Непомерно большая старая шляпа из помятого, прорванного серого фетра спускалась ему до бровей, вынуждая задирать нос, чтобы видеть окружающее; общипанное перо, смахивающее на рыбий скелет, вздымалось над тульей шляпы с намерением изобразить султан, но, устыдясь своей дерзости, бессильно опадало сзади к полям. Воротник из старинного гипюра, где ажурные просветы были не только делом рук искусной кружевницы, но и приумножились от ветхости, окружал шею поверх широченного камзола, который явно был сшит на человека более рослого и плотного, нежели тонкий и хрупкий барон. Руки его тонули в рукавах камзола, как в рукавах рясы, а ботфорты с железными шпорами доходили ему до живота. Это причудливое одеяние принадлежало покойному отцу барона, умершему несколько лет тому назад, а теперь сын донашивал платье, которое созрело для старьевщика еще при жизни первого владельца. В таком наряде, надо полагать, весьма модном к началу прошлого царствования, барон имел смешной и вместе с тем трогательный вид, – он казался своим собственным предком. Хотя к памяти отца он питал чисто сыновнее благоговение и ему нередко случалось прослезиться, облачаясь в дорогие реликвии, как будто запечатлевшие в своих складках движения и позы усопшего, однако молодому Сигоньяку не так уж нравилось ходить в отцовских обносках. Просто другого платья у него не было, и он обрадовался, найдя на дне сундука наследство такого рода. Его собственная отроческая одежда стала ему мала и узка, а отцовская, по крайней мере, не стесняла движений. Крестьяне, привыкнув чтить эту одежду на старом бароне, не находили ее смешной и на сыне и смотрели на нее с тем же почтением; они одинаково не замечали ни дыр на полах кафтана, ни трещин на стенах замка. При всей своей бедности Сигоньяк в их глазах по-прежнему был владетельным господином, и упадок этого знатного рода не поражал их так, как поразил бы посторонних, а между тем поистине странное, и грустное и забавное, зрелище являл молодой барон в старых отрепьях, на старой кляче, в сопровождении старого пса, точь-в-точь рыцарь смерти с гравюры Альбрехта Дюрера.

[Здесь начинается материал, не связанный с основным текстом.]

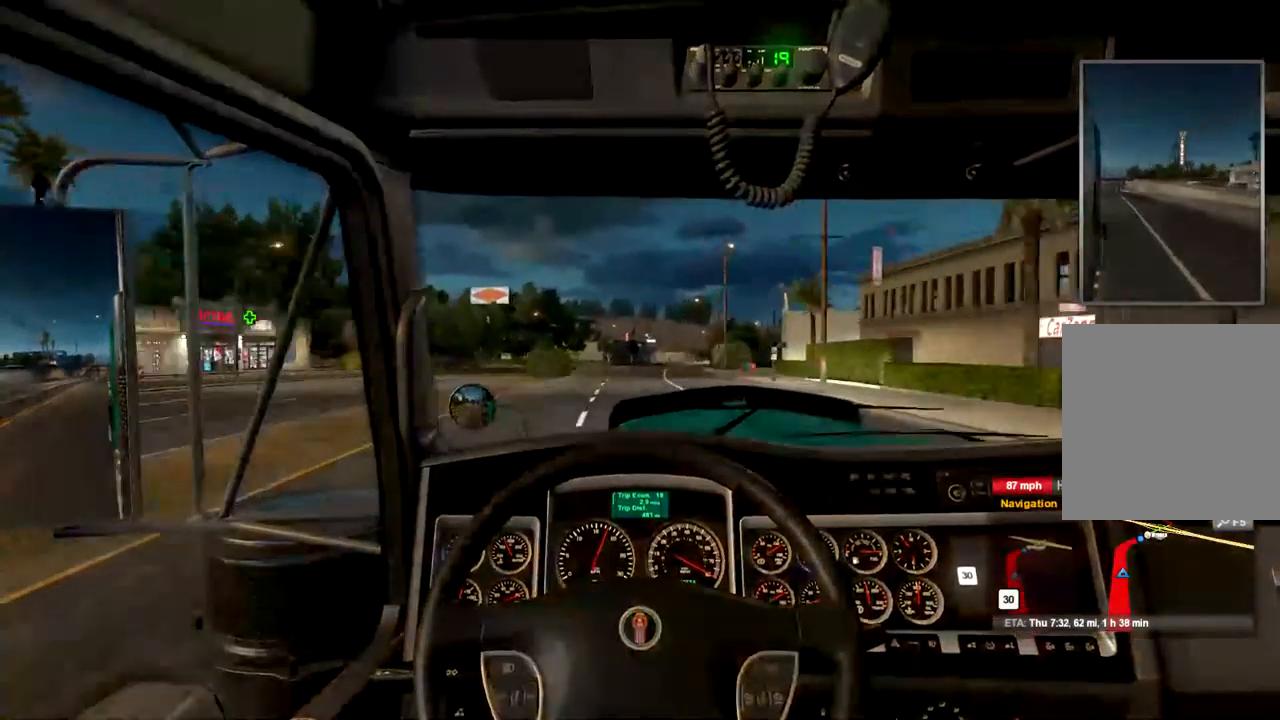
{"dt_ms": 500, "buttons": ["R2"], "left_stick": "center", "right_stick": "center", "events": []}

Ответив приветливым движением руки на почтительный поклон Пьера, барон молча сел к столу.
Старик снял с крюка котелок, вылил содержимое в глиняную миску на покрошенный заранее хлеб и поставил ее перед бароном – такую деревенскую похлебку до сих пор едят в Гаскони, – потом достал из шкафа кусок студня, дрожавшего на салфетке, посыпанной маисовой мукой, и водрузил на стол дощечку с этим излюбленным здесь кушаньем, которое вместе с похлебкой, куда был брошен кусок сала, – судя по малому своему объему украденный из мышеловки, – составило скудную трапезу барона. Он ел с рассеянным видом, а Миро и Вельзевул расположились по обеим сторонам его стула, в экстазе подняв морды и ожидая, не перепадет ли им что-нибудь с пиршественного стола. Время от времени барон бросал Миро кусок хлеба, от соприкосновения с ломтиками сала приобретшего мясной запах, и пес ловил кусок на лету. Кожица от сала досталась коту, который выразил удовольствие глухим урчанием, подняв при этом лапу с выпущенными когтями, вероятно, чтобы защитить драгоценную добычу.